Against this backdrop, keeping the teaching spirit alive becomes the most challenging task. Even a simple transaction with the administrative office drains a lot of positive energy. Here, let me give some concrete examples from my long tryst with education. I joined as lecturer, securing the first merit position in the Punjab. Throughout these years no class of mine fell below the results of the board or the university. I did my MPhil and right now my PhD is close to completion. But still I am working in the same grade that I joined more than 23 years ago. I don’t know why I don’t deserve a promotion because the department has never formally informed me about the reasons.
However, I know that many and much more junior colleagues than me have been promoted. Legally, a teacher has nothing to do with the promotion process but in practice he is asked to produce his own confidential reports and keep pursuing the case all along the long route called proper channel. This is symptomatic of the complex problem — a poor service structure, and faulty promotion procedure. Perhaps, no other department can match the education department in its tardiness regarding promotions. One can imagine how demotivating it is.
Now turning to the academic environment, obviously educational organisations can’t work well in the image of bureaucratic organisations but this is something that is hardly recognised. The core activity of education is learning and teaching; it needs relaxed, participatory and egalitarian ethos instead of rigidity and hierarchy — a hallmark of the existing organisational culture. It can neither help nor inspire. It is not suggested here that teachers should not be evaluated; that they must be. However, the best judges of a teacher’s performance could be his pupils, peers, parents and society at large, not the authority alone.

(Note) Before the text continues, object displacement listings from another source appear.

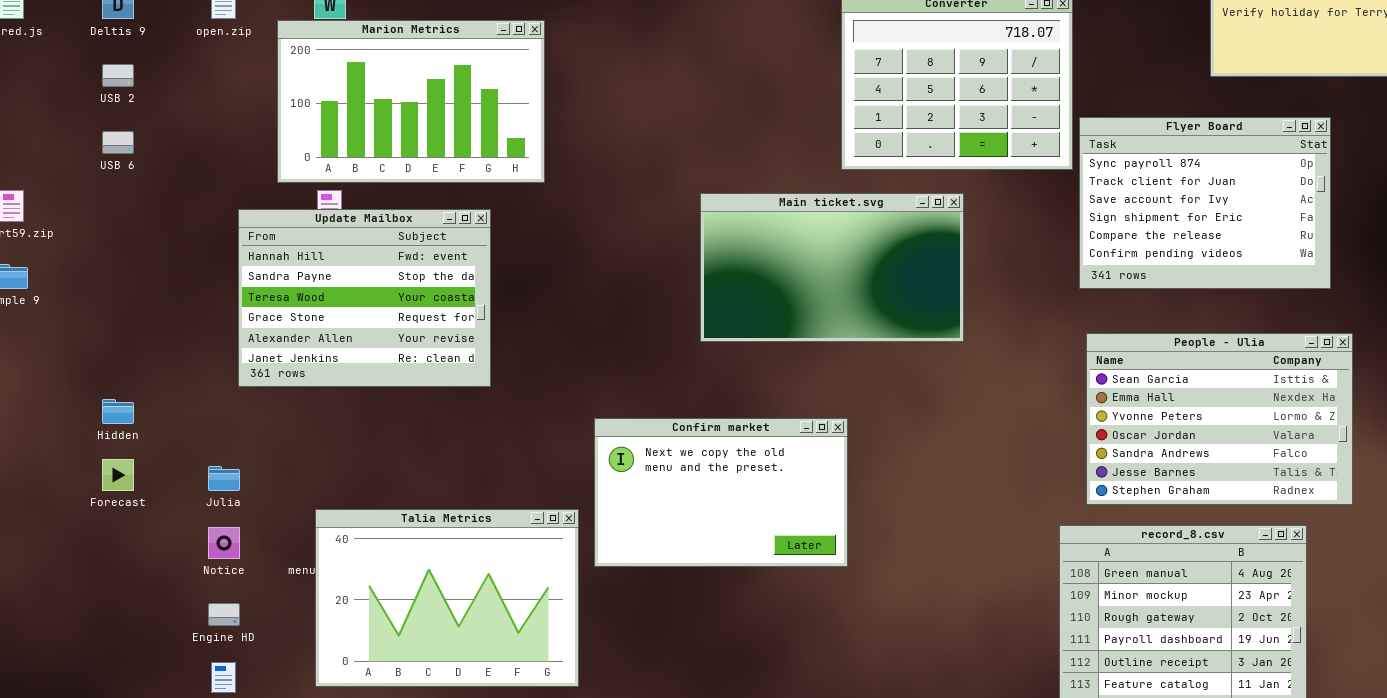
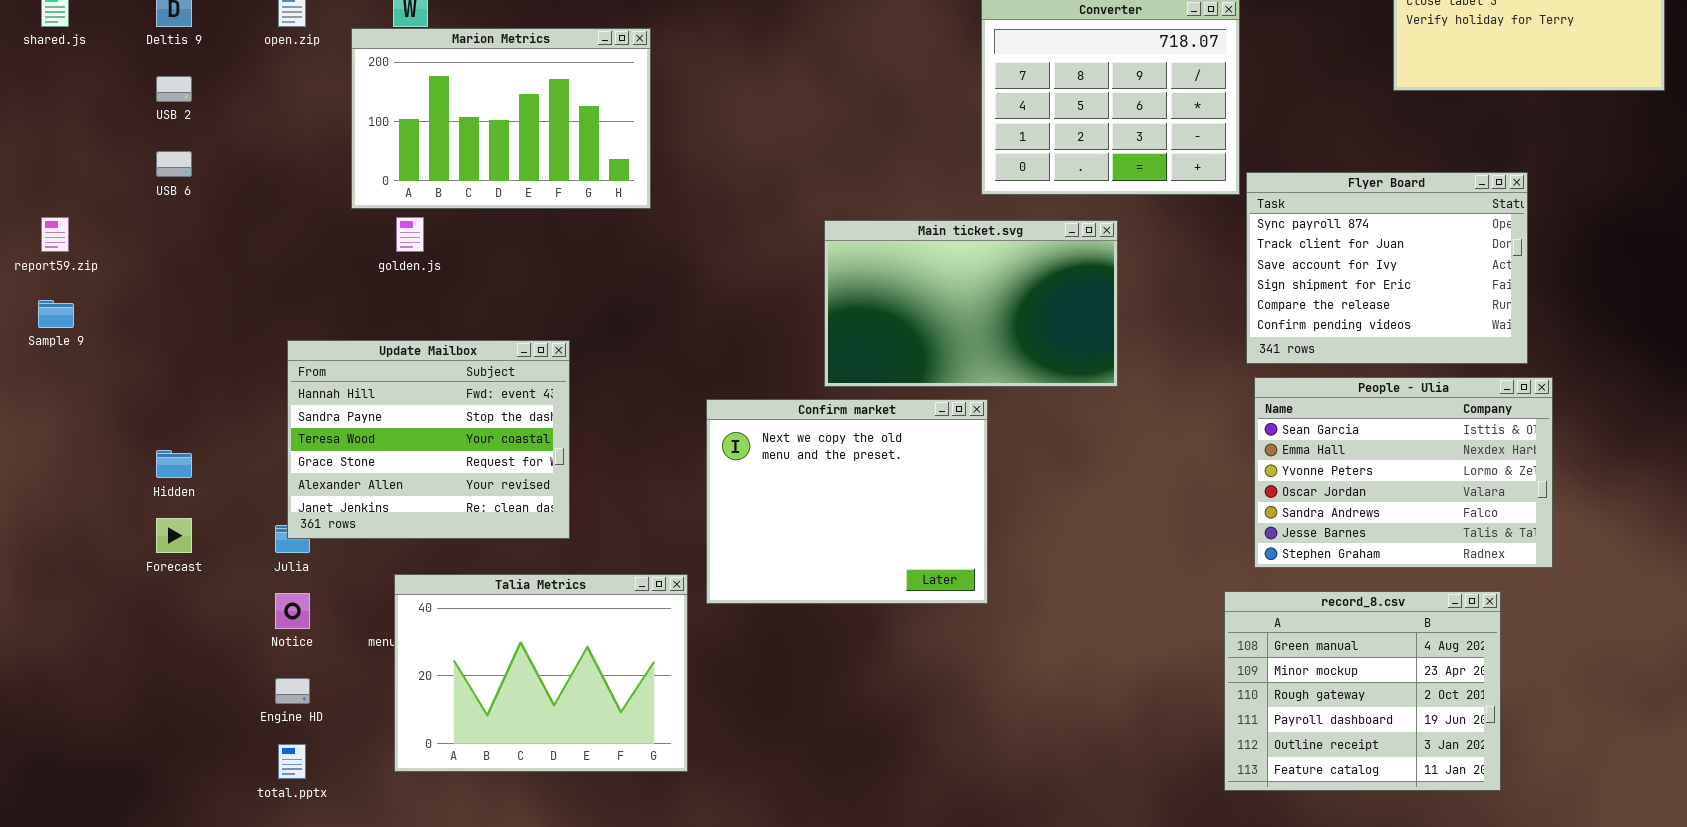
Flyer Board: [1079,117,1331,289] -> [1246,172,1528,364], moved
Update Mailbox: [238,209,491,387] -> [287,340,570,539], moved
Confirm market: [594,418,848,567] -> [706,399,988,604], moved, resized

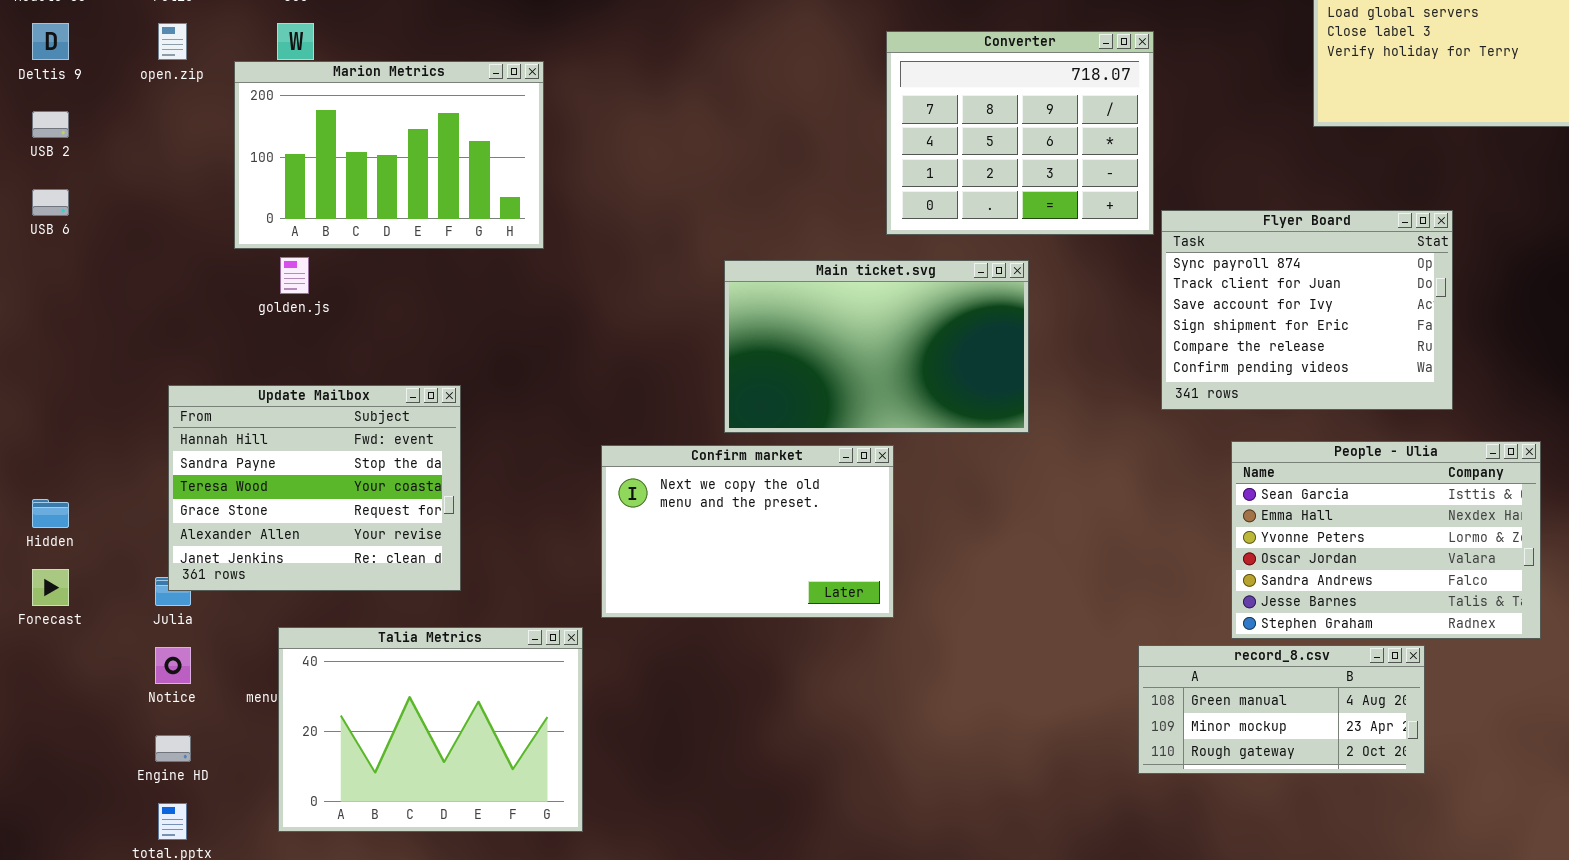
People - Ulia: [1254,377,1553,568] -> [1231,441,1541,639], moved
Confirm market: [706,399,988,604] -> [601,445,894,618], resized
record_8.csv: [1224,591,1501,791] -> [1138,645,1425,774], resized

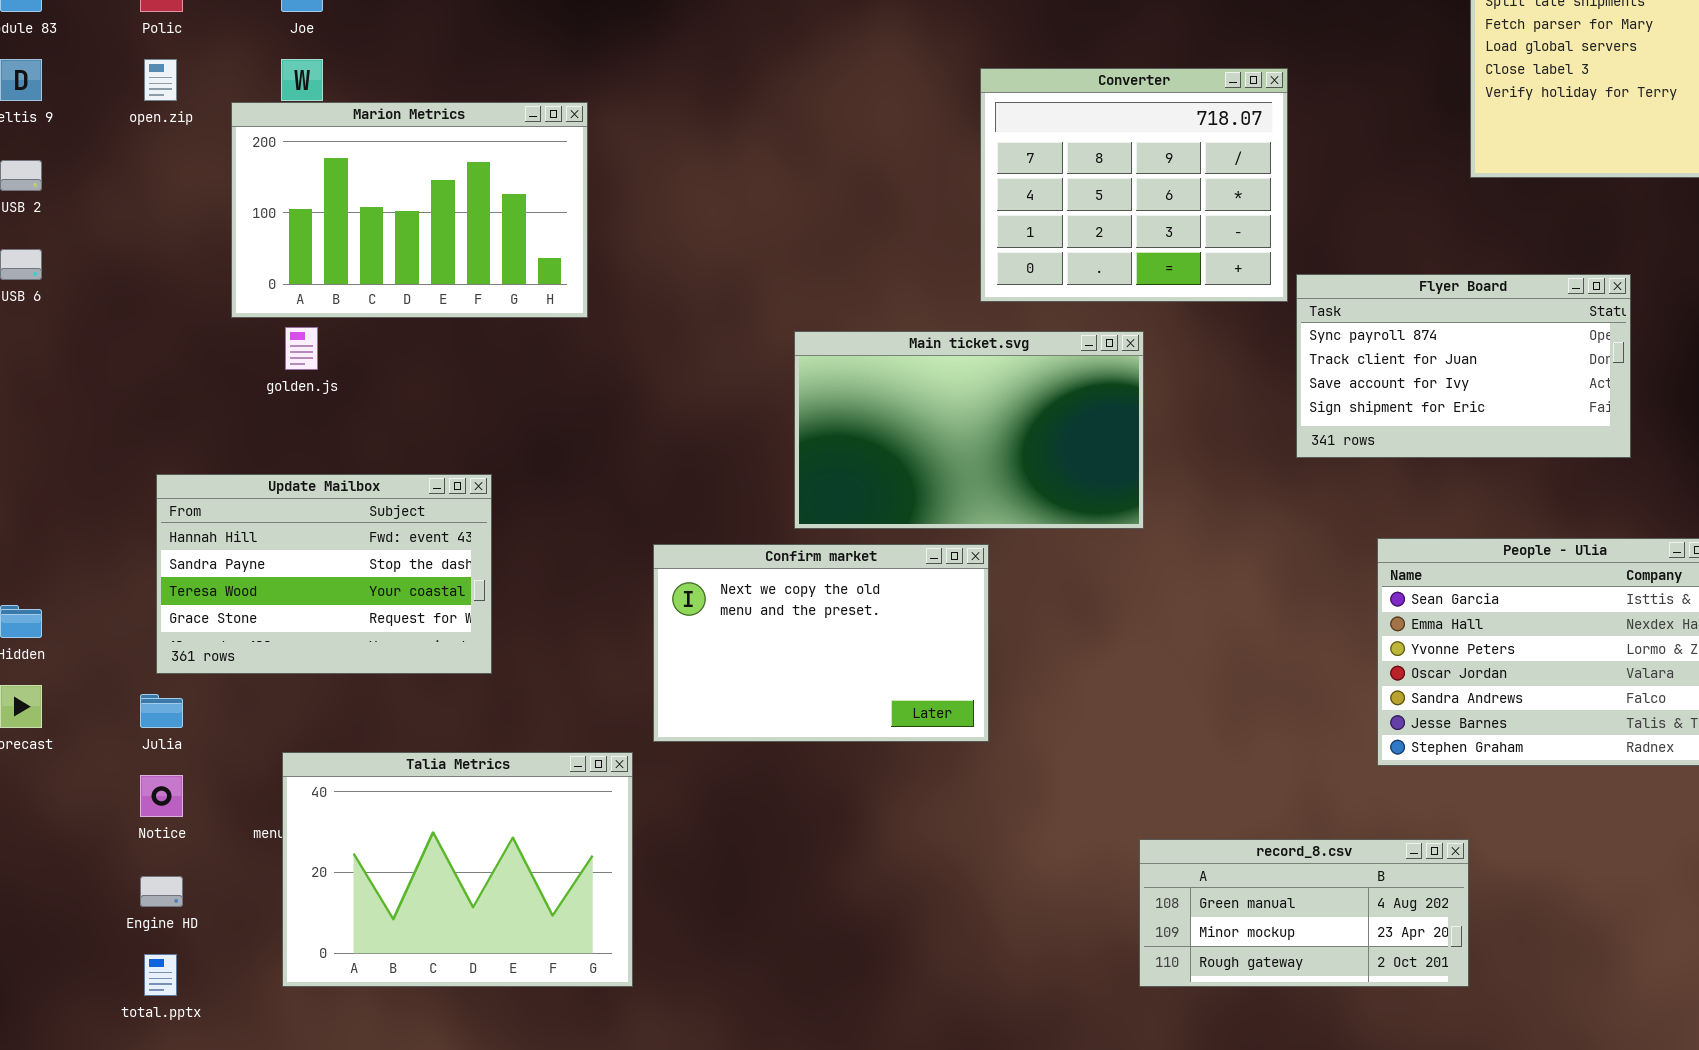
Flyer Board: [1161,210,1453,410] -> [1296,274,1631,458], resized
Update Mailbox: [168,385,461,591] -> [156,474,492,674], resized
record_8.csv: [1138,645,1425,774] -> [1139,839,1469,987], moved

Strange enough, none of them matters in the official evaluation system.
Consequently, it’s not the quality of teaching that matters but the blessings of the principal, since he is the one writing the Annual Confidential Report or ACR.
Moreover, external discipline has its limits, creating an enabling environment is more important. But the traditional approach places emphasis on certain standard impositions which have hardly helped to improve the quality of education. Just one example suffices here, officials would always stress on the maintenance of attendance registers but interestingly none of the best teachers has been so particular about marking attendance. But one can only wonder why our administrative mind abhors commonsensical things. Educational organisations need leaders capable to motivate and command respect. But unfortunately we have got more controllers, more regulations and less academic freedom and substance.
Still there is another side of the story. The administration often fails to act where it must act. I personally know some exceptionally blessed gentlemen who willfully remained absent for years, came back, got reinstatement, arrears and promotions from the same administration that habitually keeps a punitive posture.
Unfortunately, those who believe that teaching is indeed a noble, constructive and respectable vocation, and join it by choice, have to bear the brunt. Such ethical ambivalence regarding the reward system is questioning the very foundations of our value system. If the honest and committed teachers remain caught in the tentacles of corrupt organisational culture, where can our values come from? With this appeal to the conscience of the society to whom we all owe a higher level of commitment, I do hope that it won’t be a cry in wilderness.
The writer is working as a lecturer in the higher education department in Punjab.